DATA TO USE START

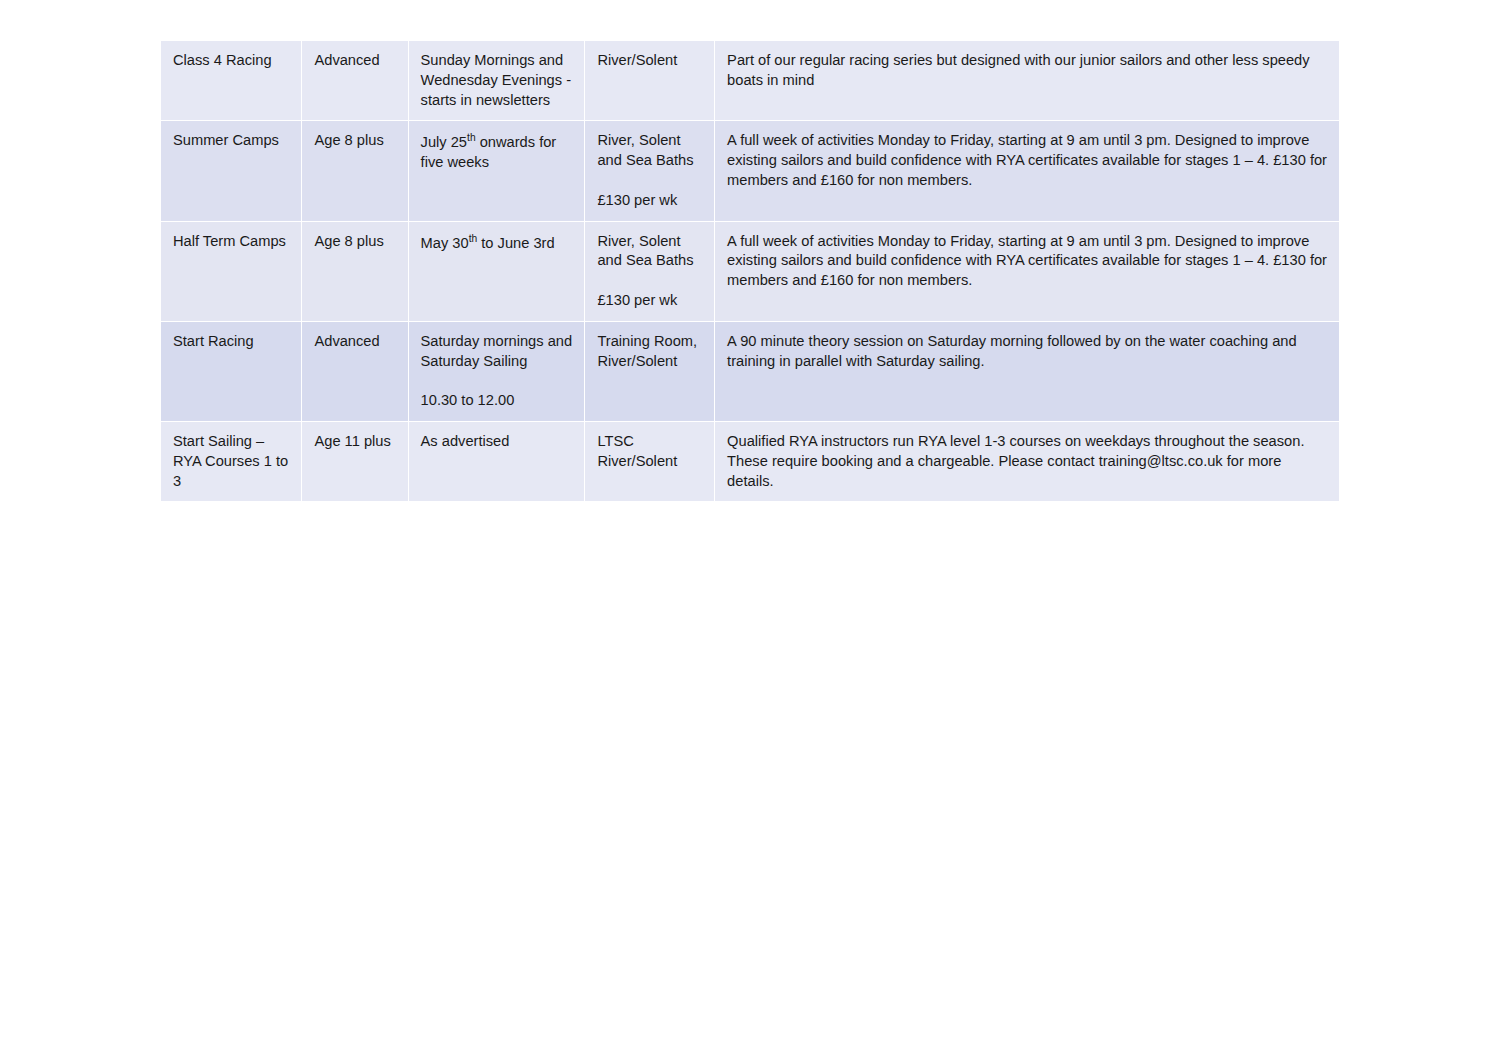| Class 4 Racing | Advanced | Sunday Mornings and Wednesday Evenings - starts in newsletters | River/Solent | Part of our regular racing series but designed with our junior sailors and other less speedy boats in mind |
| Summer Camps | Age 8 plus | July 25 th onwards for five weeks | River, Solent and Sea Baths £130 per wk | A full week of activities Monday to Friday, starting at 9 am until 3 pm. Designed to improve existing sailors and build confidence with RYA certificates available for stages 1 – 4. £130 for members and £160 for non members. |
| Half Term Camps | Age 8 plus | May 30 th to June 3rd | River, Solent and Sea Baths £130 per wk | A full week of activities Monday to Friday, starting at 9 am until 3 pm. Designed to improve existing sailors and build confidence with RYA certificates available for stages 1 – 4. £130 for members and £160 for non members. |
| Start Racing | Advanced | Saturday mornings and Saturday Sailing 10.30 to 12.00 | Training Room, River/Solent | A 90 minute theory session on Saturday morning followed by on the water coaching and training in parallel with Saturday sailing. |
| Start Sailing – RYA Courses 1 to 3 | Age 11 plus | As advertised | LTSC River/Solent | Qualified RYA instructors run RYA level 1-3 courses on weekdays throughout the season. These require booking and a chargeable. Please contact training@ltsc.co.uk for more details. |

DATA TO USE END

◆ PROBLEM TO SOLVE ◆
Using the material above, return each line in which the word "available" occurs.

◆ SOLUTION FOR THIS TASK ◆
| Summer Camps | Age 8 plus | July 25 th onwards for five weeks | River, Solent and Sea Baths £130 per wk | A full week of activities Monday to Friday, starting at 9 am until 3 pm. Designed to improve existing sailors and build confidence with RYA certificates available for stages 1 – 4. £130 for members and £160 for non members. |
| Half Term Camps | Age 8 plus | May 30 th to June 3rd | River, Solent and Sea Baths £130 per wk | A full week of activities Monday to Friday, starting at 9 am until 3 pm. Designed to improve existing sailors and build confidence with RYA certificates available for stages 1 – 4. £130 for members and £160 for non members. |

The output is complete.